The percent reflectance in the red (a proxy for turbidity and suspended sediments) has been calculated using channels 1 and 2, with corrections for atmospheric aerosols and Rayleigh radiance and with calibrations based on the Pathfinder program to remove variation among satellites. The AVHRR reflectance algorithm was developed by Richard Stumpf. A complete description of the AVHRR water reflectance derivation can be found in Stumpf and Pennock (1989) and Stumpf and Frayer (1997; see bibliography).
For near real-time reflectance and sea surface temperature imagery, visit the NOAA Coastal Services Center, Coastal Remote Sensing homepage (/crs/composite) or the USGS eastern Gulf of Mexico homepage (http://coastal.er.usgs.gov/east_gulf/)

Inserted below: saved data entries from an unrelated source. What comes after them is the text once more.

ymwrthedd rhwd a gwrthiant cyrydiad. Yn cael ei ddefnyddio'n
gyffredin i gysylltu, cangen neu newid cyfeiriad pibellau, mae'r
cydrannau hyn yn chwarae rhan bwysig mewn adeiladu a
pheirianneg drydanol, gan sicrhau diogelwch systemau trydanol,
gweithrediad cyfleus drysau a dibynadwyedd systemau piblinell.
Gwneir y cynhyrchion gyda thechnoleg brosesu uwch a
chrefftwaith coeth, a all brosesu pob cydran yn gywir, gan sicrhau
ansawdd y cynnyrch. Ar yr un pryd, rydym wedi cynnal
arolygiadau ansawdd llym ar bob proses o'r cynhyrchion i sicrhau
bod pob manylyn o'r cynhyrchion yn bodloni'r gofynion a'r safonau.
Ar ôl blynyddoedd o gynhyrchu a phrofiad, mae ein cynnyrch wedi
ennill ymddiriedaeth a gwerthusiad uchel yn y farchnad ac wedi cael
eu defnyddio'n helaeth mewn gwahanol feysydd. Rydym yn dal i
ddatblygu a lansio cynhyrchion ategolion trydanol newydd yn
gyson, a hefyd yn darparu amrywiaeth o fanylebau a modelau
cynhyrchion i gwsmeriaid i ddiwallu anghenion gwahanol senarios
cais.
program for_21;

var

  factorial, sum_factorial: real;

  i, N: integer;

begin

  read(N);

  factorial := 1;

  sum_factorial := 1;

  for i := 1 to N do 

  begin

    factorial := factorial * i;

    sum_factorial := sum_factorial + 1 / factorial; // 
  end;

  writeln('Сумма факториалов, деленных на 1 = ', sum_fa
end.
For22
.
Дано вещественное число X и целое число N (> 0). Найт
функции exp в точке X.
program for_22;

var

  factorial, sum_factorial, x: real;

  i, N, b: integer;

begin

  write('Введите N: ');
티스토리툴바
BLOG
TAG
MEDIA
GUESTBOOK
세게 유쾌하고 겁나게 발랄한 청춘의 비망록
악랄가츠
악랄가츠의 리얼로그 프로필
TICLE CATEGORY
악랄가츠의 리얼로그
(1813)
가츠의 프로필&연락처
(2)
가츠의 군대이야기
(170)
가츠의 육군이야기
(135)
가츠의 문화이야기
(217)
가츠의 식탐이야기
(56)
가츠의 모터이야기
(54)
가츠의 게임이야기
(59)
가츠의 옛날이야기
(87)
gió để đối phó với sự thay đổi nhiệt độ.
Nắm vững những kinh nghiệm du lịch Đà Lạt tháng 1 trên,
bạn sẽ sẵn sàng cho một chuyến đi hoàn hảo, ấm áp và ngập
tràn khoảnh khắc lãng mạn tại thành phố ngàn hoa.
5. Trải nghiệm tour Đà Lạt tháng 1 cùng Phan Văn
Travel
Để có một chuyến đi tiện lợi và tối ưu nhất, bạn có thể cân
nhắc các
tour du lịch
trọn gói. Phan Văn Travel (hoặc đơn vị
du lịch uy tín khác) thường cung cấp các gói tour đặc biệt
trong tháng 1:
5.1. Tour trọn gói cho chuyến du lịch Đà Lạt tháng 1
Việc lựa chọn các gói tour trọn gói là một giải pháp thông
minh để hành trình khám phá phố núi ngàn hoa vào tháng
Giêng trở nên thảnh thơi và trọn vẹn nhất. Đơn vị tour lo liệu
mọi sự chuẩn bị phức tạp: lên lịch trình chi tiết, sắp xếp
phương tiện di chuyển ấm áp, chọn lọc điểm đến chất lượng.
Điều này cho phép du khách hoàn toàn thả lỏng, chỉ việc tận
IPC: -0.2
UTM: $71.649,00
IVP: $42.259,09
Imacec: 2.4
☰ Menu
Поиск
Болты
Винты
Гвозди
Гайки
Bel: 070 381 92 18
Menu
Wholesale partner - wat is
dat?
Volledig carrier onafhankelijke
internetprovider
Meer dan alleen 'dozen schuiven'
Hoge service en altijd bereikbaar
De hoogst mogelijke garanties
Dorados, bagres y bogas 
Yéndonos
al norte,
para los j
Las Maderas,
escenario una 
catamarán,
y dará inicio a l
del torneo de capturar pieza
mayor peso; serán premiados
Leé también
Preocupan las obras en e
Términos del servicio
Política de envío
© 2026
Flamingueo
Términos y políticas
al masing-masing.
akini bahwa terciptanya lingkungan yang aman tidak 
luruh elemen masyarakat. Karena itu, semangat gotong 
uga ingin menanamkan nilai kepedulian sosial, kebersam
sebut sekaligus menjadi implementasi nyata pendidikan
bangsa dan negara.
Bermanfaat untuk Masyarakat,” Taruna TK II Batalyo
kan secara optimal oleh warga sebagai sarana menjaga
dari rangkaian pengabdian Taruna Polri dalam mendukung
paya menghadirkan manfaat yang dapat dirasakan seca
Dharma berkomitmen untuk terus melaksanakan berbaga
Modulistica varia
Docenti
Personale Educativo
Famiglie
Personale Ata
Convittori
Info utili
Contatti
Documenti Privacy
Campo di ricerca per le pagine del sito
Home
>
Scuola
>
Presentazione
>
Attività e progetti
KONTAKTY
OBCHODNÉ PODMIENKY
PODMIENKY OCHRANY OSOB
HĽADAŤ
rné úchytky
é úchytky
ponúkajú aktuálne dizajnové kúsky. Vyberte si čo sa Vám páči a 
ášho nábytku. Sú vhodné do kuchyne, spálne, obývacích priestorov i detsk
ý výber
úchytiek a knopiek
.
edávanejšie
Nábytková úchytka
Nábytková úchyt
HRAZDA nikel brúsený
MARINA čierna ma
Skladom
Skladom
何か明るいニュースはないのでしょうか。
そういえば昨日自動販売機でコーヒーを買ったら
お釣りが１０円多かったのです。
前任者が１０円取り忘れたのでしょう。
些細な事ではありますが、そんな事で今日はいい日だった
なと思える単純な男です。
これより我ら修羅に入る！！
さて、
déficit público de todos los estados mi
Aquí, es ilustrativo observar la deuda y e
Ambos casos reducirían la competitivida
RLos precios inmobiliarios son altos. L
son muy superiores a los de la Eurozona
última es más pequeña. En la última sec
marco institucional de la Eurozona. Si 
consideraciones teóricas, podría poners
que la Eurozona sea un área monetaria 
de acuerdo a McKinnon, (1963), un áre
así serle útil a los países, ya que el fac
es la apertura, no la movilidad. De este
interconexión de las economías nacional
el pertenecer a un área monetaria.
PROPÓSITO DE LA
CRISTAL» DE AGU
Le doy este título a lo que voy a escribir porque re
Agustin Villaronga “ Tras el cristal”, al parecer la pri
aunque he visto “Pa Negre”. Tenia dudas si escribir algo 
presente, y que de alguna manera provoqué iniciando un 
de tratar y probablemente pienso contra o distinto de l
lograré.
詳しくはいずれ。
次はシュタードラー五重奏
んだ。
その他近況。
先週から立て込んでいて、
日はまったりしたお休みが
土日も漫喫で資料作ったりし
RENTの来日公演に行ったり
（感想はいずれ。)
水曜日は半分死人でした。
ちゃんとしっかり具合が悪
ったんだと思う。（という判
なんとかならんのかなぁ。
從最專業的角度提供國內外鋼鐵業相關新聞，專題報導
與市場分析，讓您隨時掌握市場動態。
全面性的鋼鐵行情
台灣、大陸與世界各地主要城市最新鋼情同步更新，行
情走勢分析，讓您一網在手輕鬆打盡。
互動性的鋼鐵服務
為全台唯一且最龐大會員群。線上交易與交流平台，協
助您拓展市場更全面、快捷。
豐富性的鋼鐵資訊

A scene specific image offset was subtracted from each daily reflectance image to compensate for residual drift in satellite calibration and individual scene reflectance deviations. The offset for an image was determined by averaging scene reflectance values from up to 87 locations (depending on cloud cover) in the offshore Loop Current waters. These locations were in areas deeper than 200 m. Reflectance in these clear water regions should always be close to zero. Approximately 4 percent of the images had a offset that was derived in shelf break waters (~200 m depth) due to cloud cover in the offshore locations. The final offset was taken as the average offset minus 1 standard deviation.
Filenames have the formats such as gYYMMDD_HH.ref.gif or gYYMMDD_HH.sst.tif where YY = year, MM = month, DD = day of month, HH = local standard time; '.ref' indicates a reflectance product while '.sst' indicates a sea surface temperature product; '.gif' indicates GIF image format while '.tif' indicates GeoTIFF image format.
For the GeoTIFF image format, clouds have been burned to DN value 255. See 'Entity_and_Attribute_Overview' on how to convert the DN to percent reflectance or SST. For the GIF image format clouds are grayscaled.
Where no clouds are present, SST should be within 0.5 degrees Celsius. Accuracy of reflectance product is unknown; precision where no clouds are present is 0.003 (or 0.3 %).
The imagery has been navigated to +/- one pixel (~ 1 km) of the true coastline. The navigation only removed a translation error using a landmark in the scene area. Some images may have larger errors (on the order of 2-4 pixels) somewhere in the scene, especially at the edge of an image swath. These are generally due to earth curvature and possibly changes in satellite attitude (no compensation was made for satellite roll and yaw).
For example, DN = 201 represents 28.5 degC for a SST image or 10.0% for a reflectance image.